Count how many lines in the items below contain the string "shown", with case counting, and reply with that number alone.
──────── Recorded data ────────
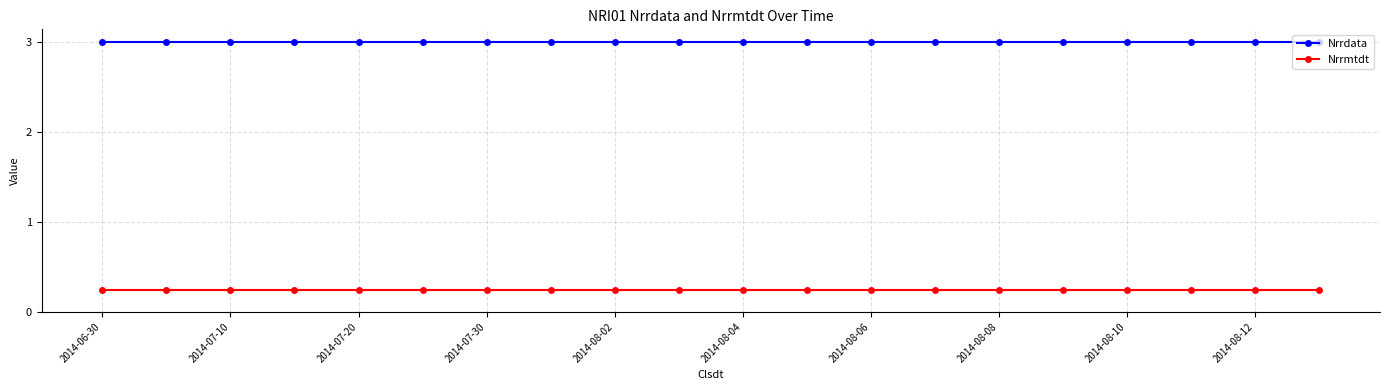

What is the value of the Nrrdata point at the 6th from the left?

3.0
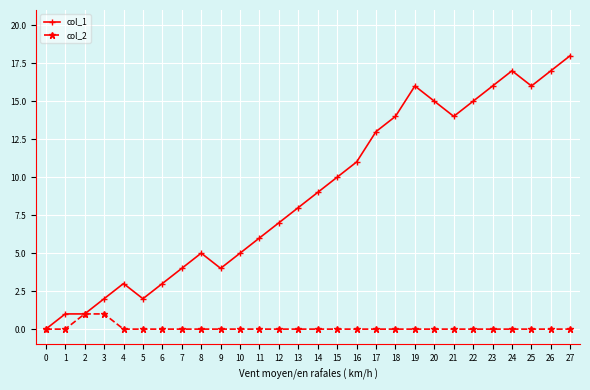

Reading right to left, list all the values displayed in this chart.

col_1: 18	17	16	17	16	15	14	15	16	14	13	11	10	9	8	7	6	5	4	5	4	3	2	3	2	1	1	0
col_2: 0	0	0	0	0	0	0	0	0	0	0	0	0	0	0	0	0	0	0	0	0	0	0	0	1	1	0	0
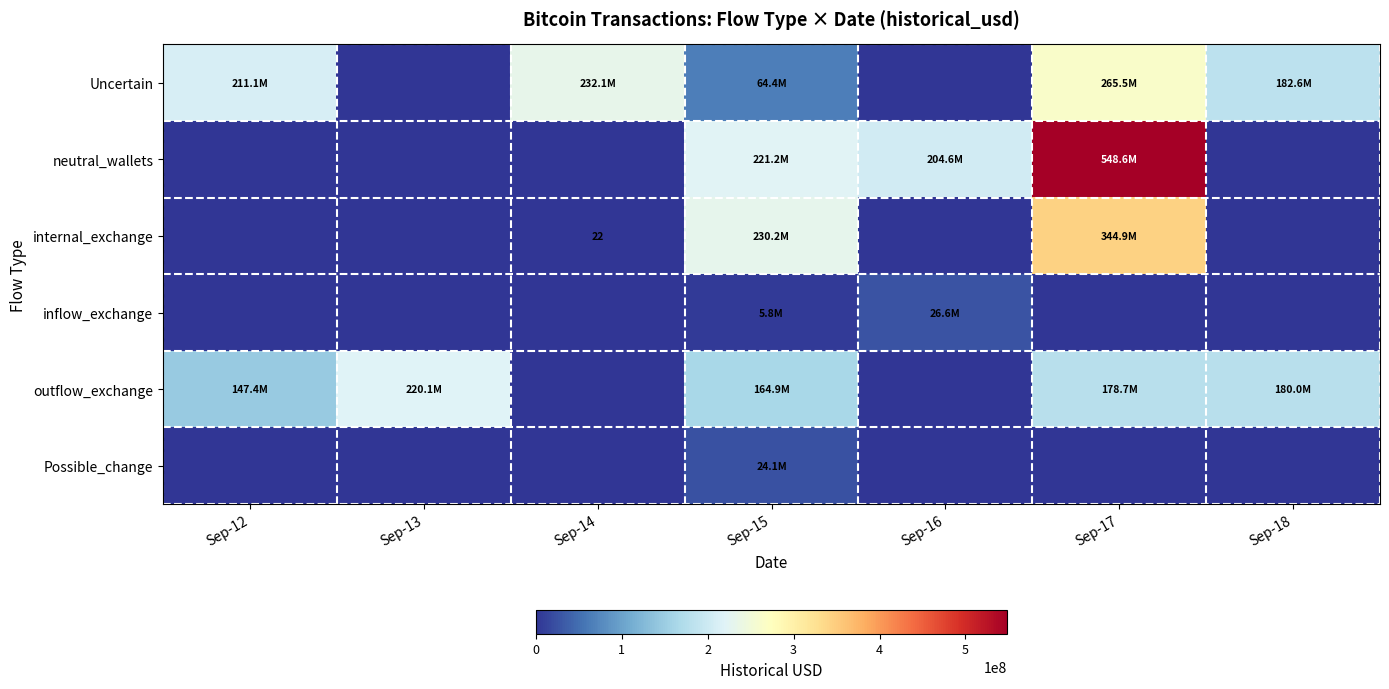

The Possible_change series shows 0.0 at Sep-14. True or false?

True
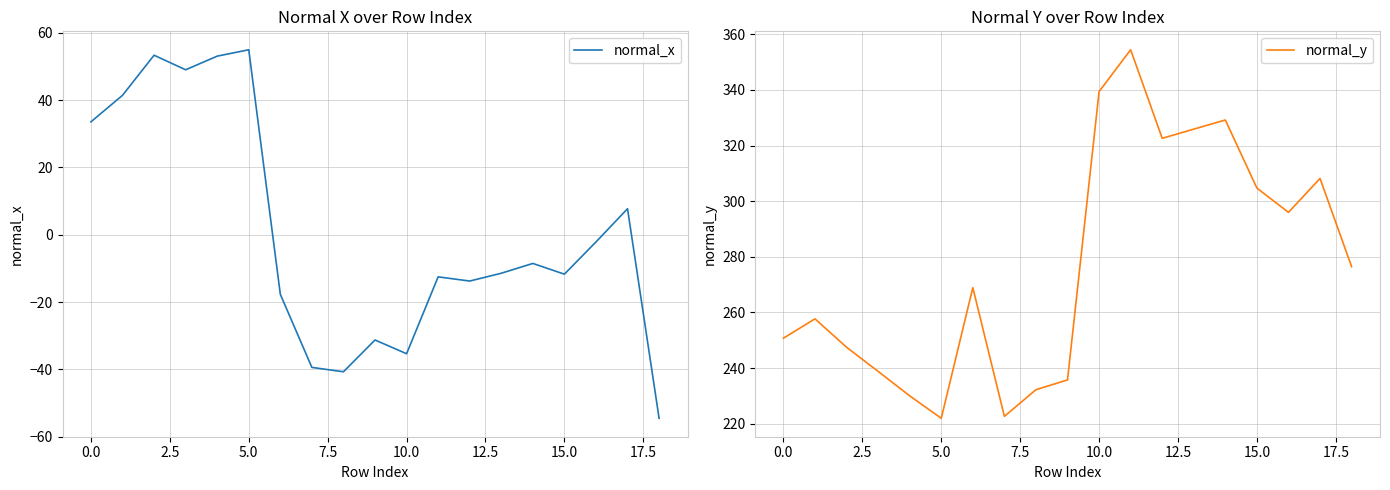

Rank the series by their maximum value, from lowest to highest.

normal_x, normal_y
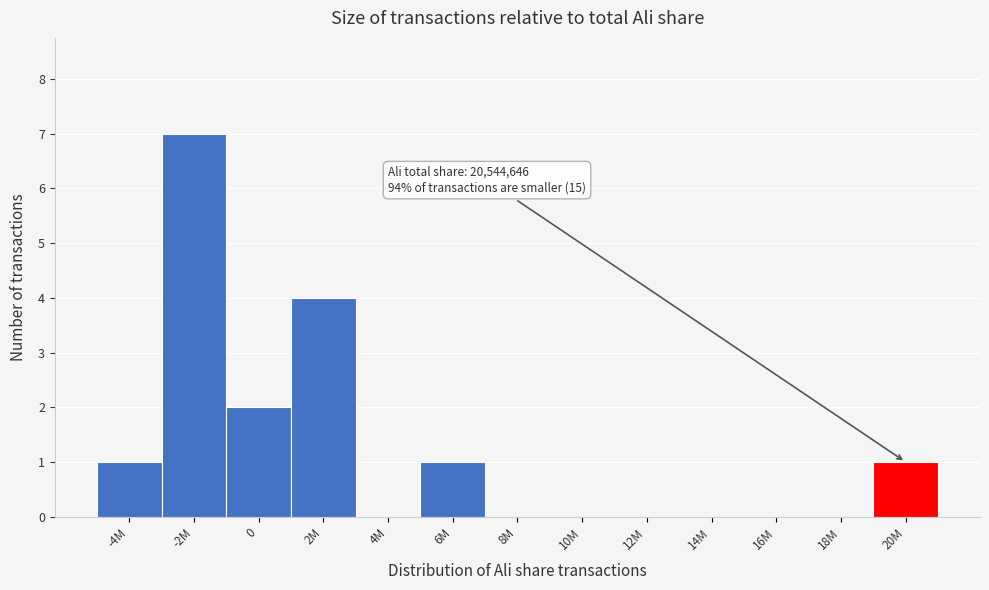

Reading right to left, extract all data points from this chart.

20M=1	18M=0	16M=0	14M=0	12M=0	10M=0	8M=0	6M=1	4M=0	2M=4	0=2	-2M=7	-4M=1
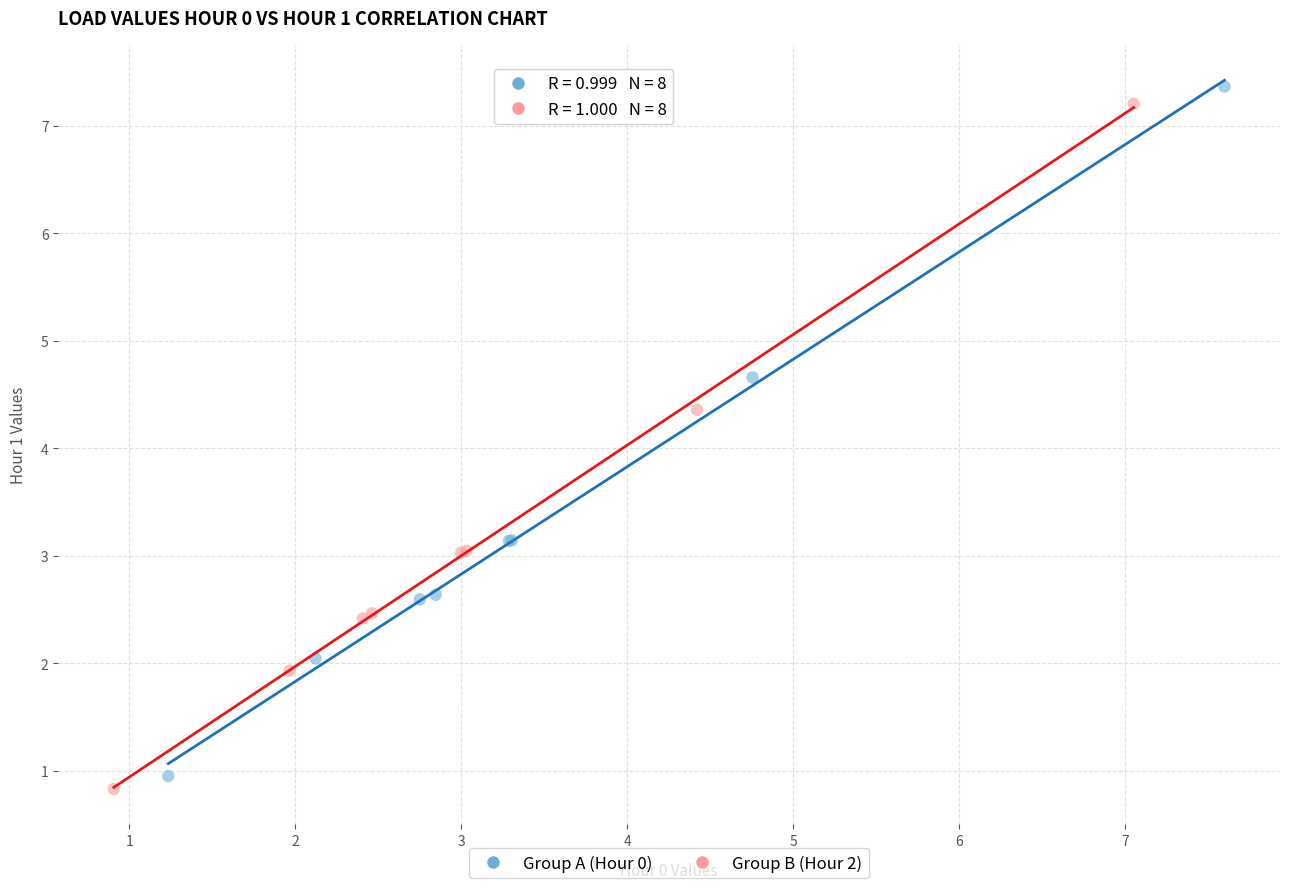

What are all the series names shown in the legend?

Group A (Hour 0), Group B (Hour 2)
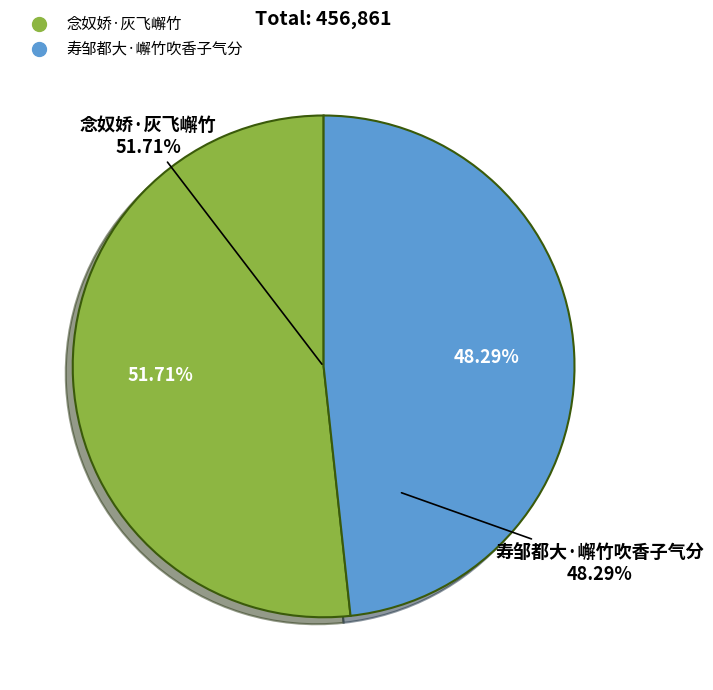

How much of the chart is everything except 念奴娇·灰飞嶰竹?

48.3%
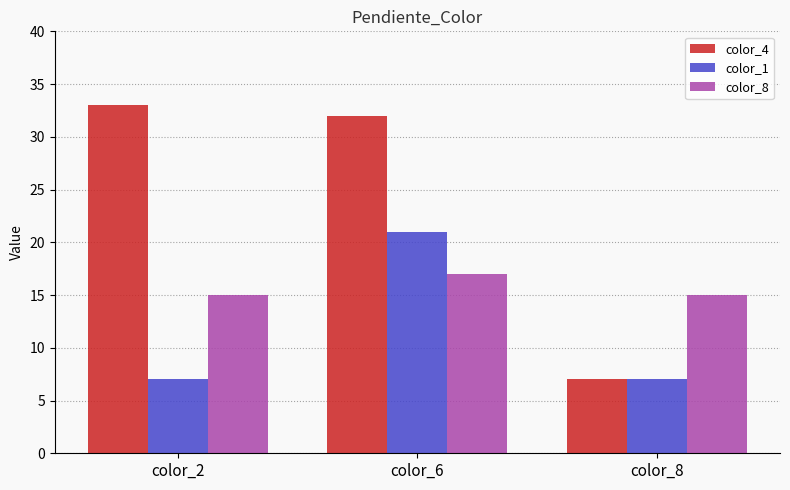

List the labels in order of color_4 value, smallest first.

color_8, color_6, color_2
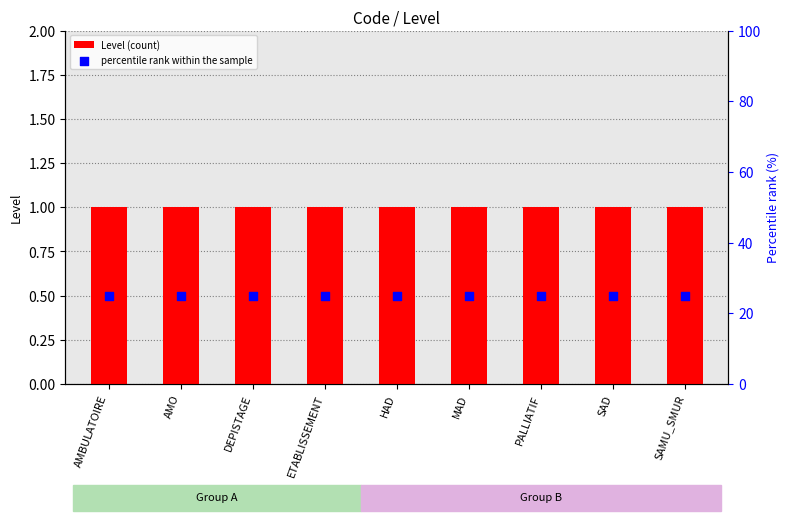

At which category is the sum across all series the highest?

AMBULATOIRE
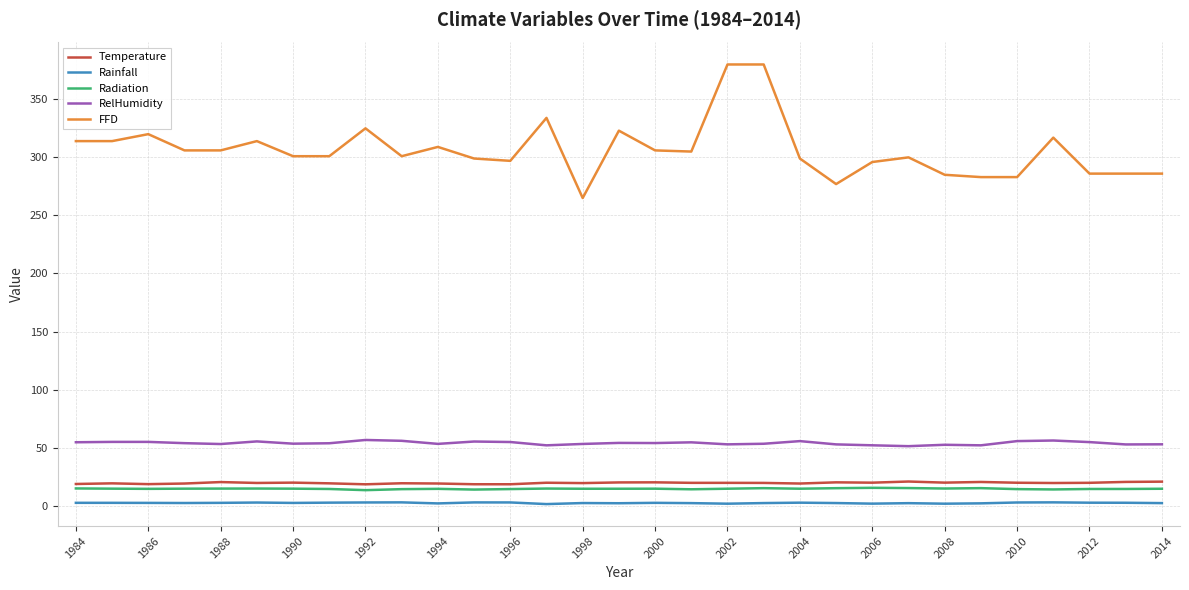

True or false: RelHumidity and Temperature cross at least once.

False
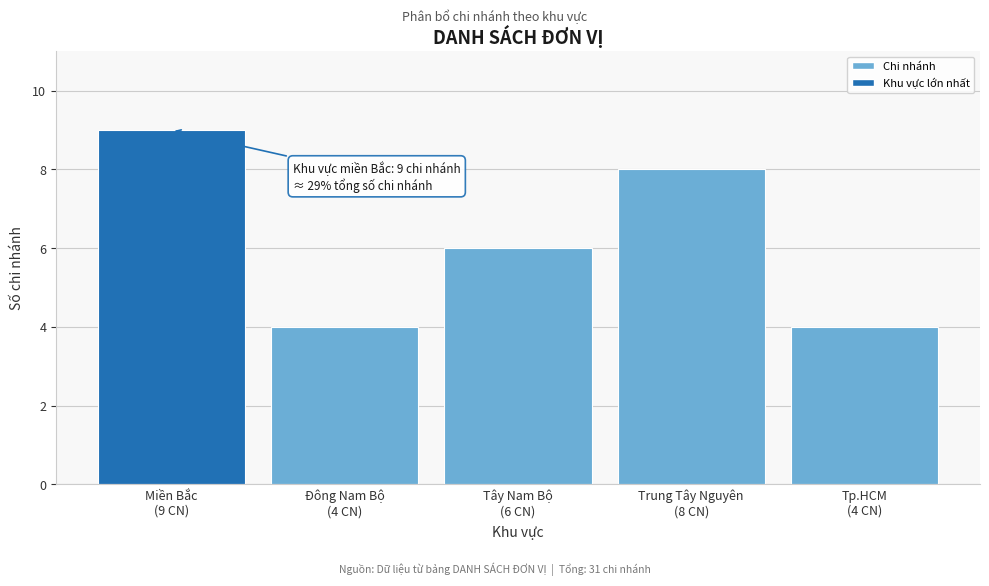

Reading left to right, transcribe all the data shown in this chart.

9	4	6	8	4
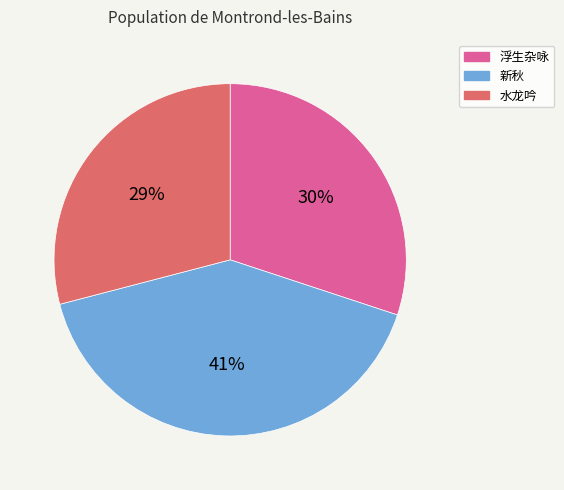

How many segments does this pie chart have?

3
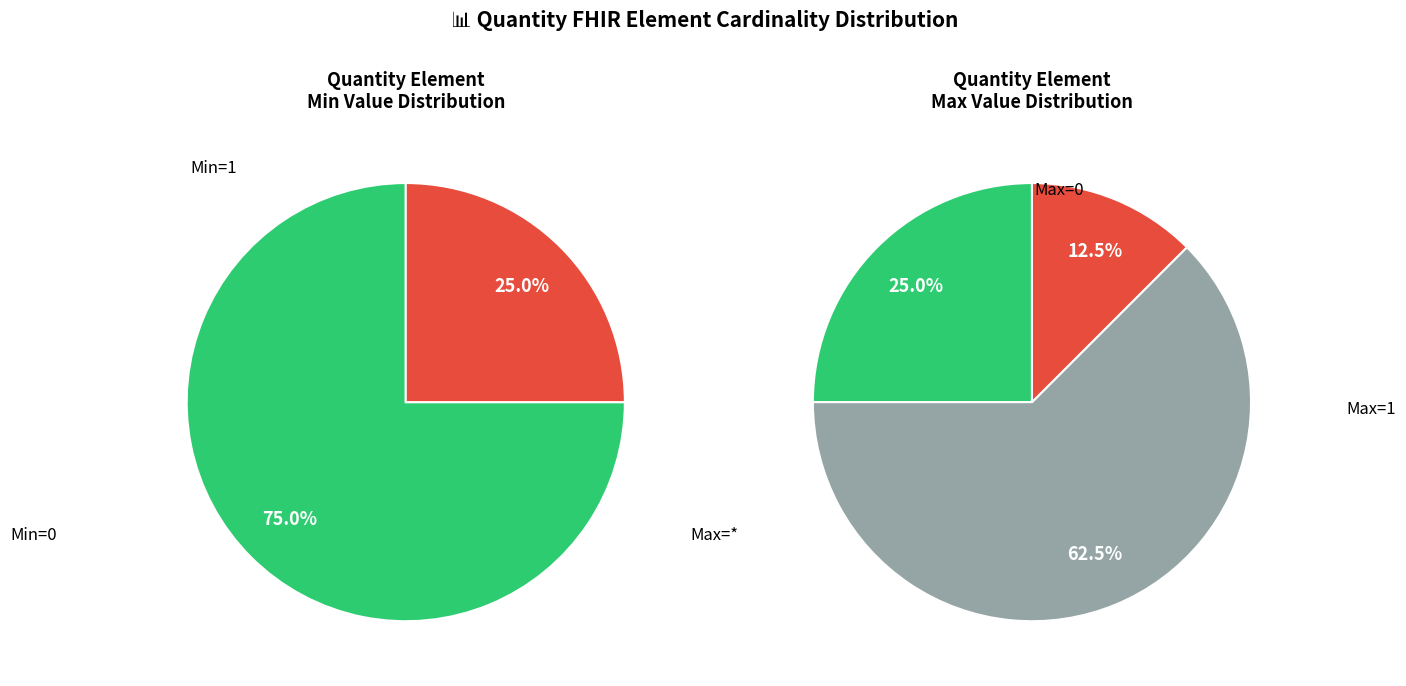

What is the change in value from 1 to 7?

+1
────────
Solution for this problem:
2